Picking stocks with low prices is not enough. Thanks to the market's May swoon and seven-for-eight losing streak earlier this month, there's no shortage of low-priced U.S. stocks in 2012. But many of those are destined to chug along forever with low prices - or go bust altogether.
At the same time, some U.S. stocks priced at $100-plus per share could be considered bargains.
The key in both cases, of course, is value.
Only by comparing a stock's price to its underlying value can you decide whether it's a "bargain."
Unfortunately, it's not quite as easy as it sounds. There are almost as many definitions of "value" as there are securities analysts.
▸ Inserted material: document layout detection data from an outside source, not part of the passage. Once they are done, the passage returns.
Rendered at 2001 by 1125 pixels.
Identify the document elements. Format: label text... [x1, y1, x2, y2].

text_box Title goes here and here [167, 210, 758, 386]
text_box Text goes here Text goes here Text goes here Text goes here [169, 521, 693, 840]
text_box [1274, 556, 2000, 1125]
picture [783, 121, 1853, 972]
However, most agree on the following fundamental measures of intrinsic worth:
- The stock has a low price/earnings (P/E) ratio relative to other companies in its industry segment or the market as a whole.
- The P/E ratio is below the stock's own average P/E over the past 10 years or so.
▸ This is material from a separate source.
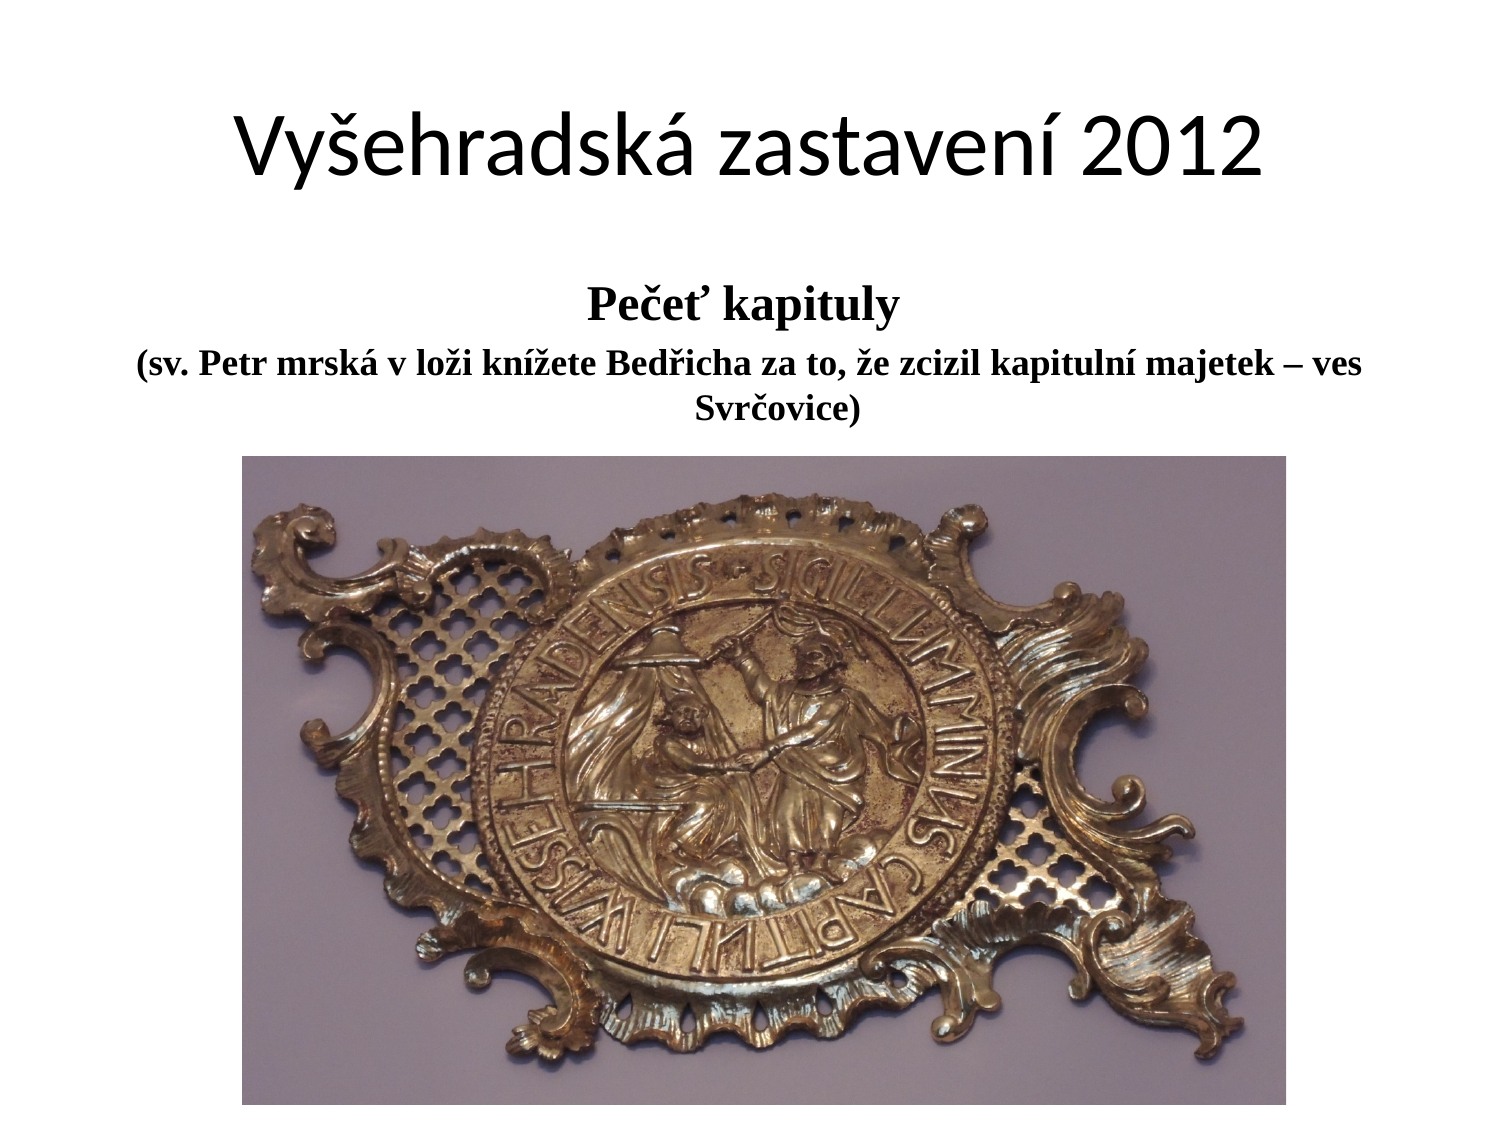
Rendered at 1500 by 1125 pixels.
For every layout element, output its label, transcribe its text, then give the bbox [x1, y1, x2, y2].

list Pečeť kapituly (sv. Petr mrská v loži knížete Bedřicha za to, že zcizil kapitulní majetek – ves Svrčovice) [75, 262, 1425, 1005]
title Vyšehradská zastavení 2012 [75, 45, 1425, 233]
picture [241, 455, 1287, 1105]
- The company's earnings history is stable - i.e., the low P/E is not due to unusual capital gains or some other one-time revenue event.
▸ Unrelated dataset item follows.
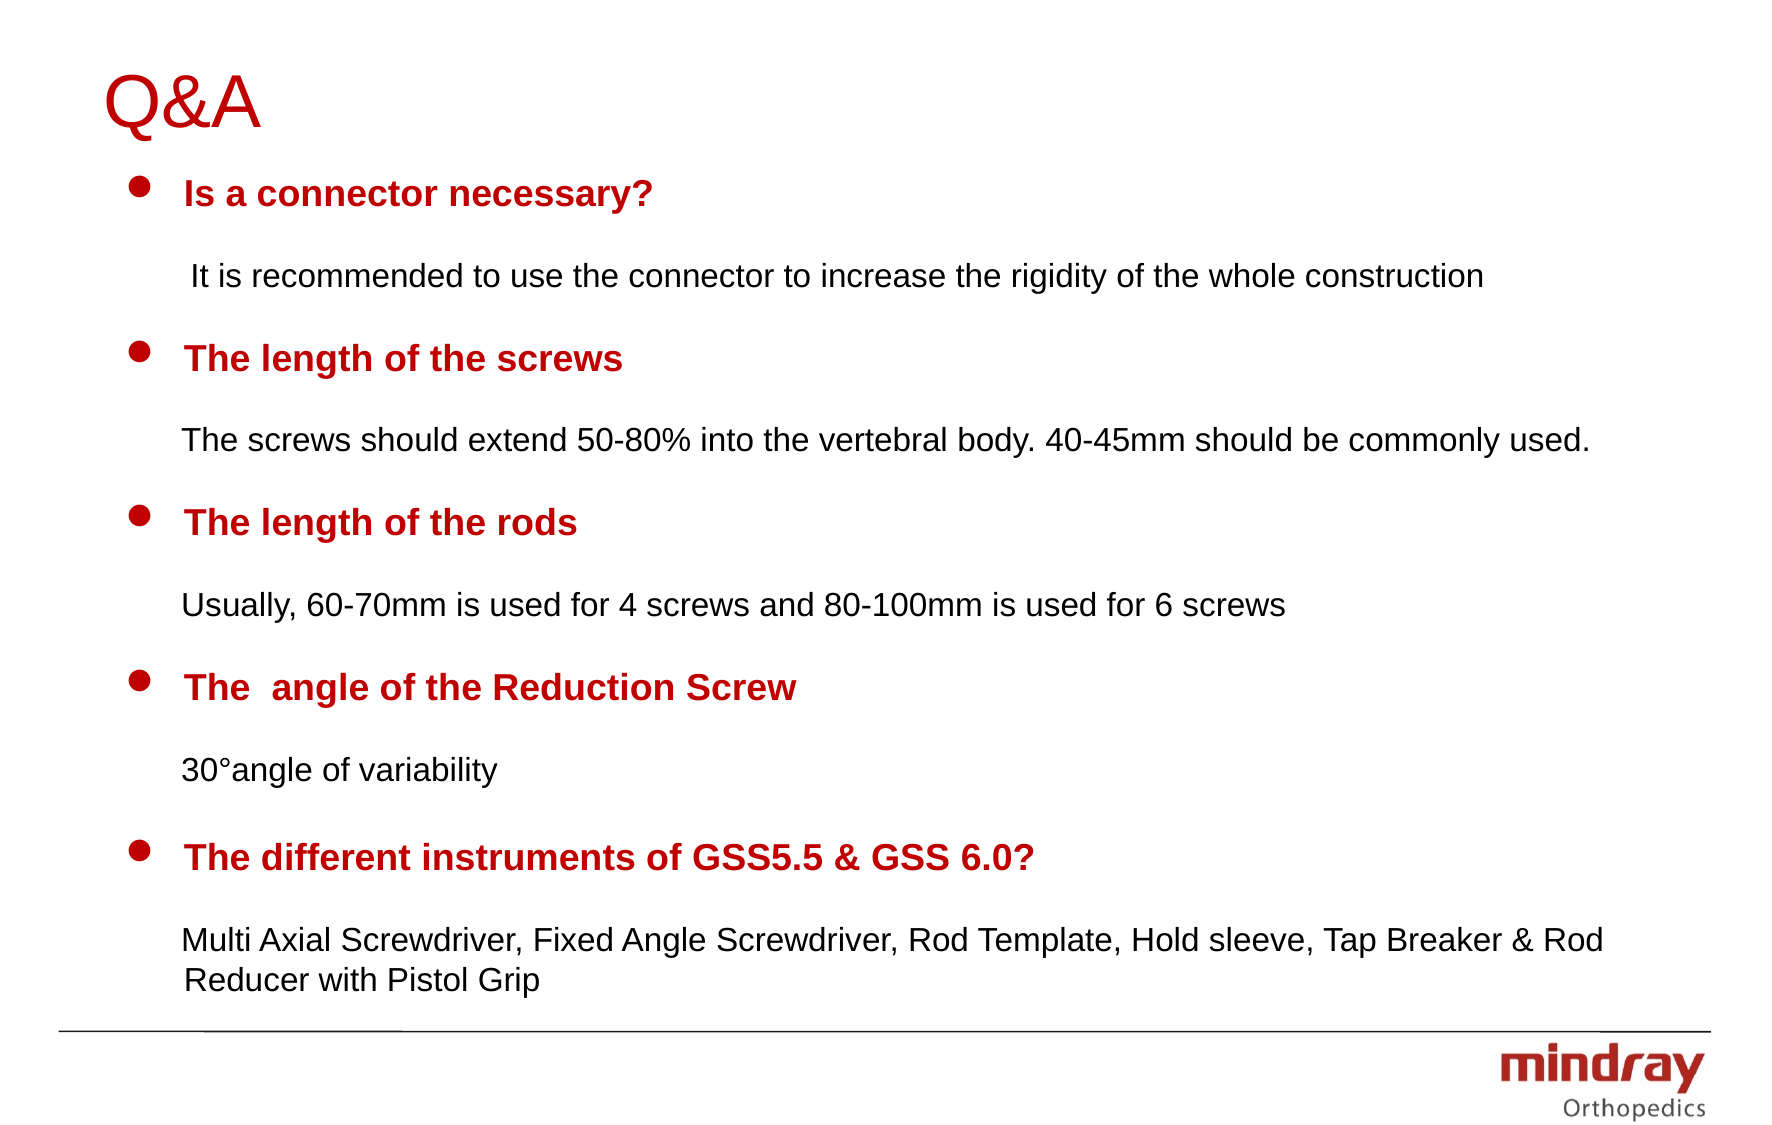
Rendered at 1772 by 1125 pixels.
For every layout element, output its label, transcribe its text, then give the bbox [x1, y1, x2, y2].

- The company's earnings have increased for the past three years on stable or rising cash flow.
- The stock is selling at a price below book value - i.e., the company's tangible assets are worth more than the value of the outstanding common stock.
- The company has little or no debt - and, if there is debt, it is rated "A" or better.
- The current low stock price is not the result of a sharp drop in operating margins, management shake-ups or some kind of financial scandal.
- In spite of its solid fundamentals, the stock price is lagging others in the same industry segment.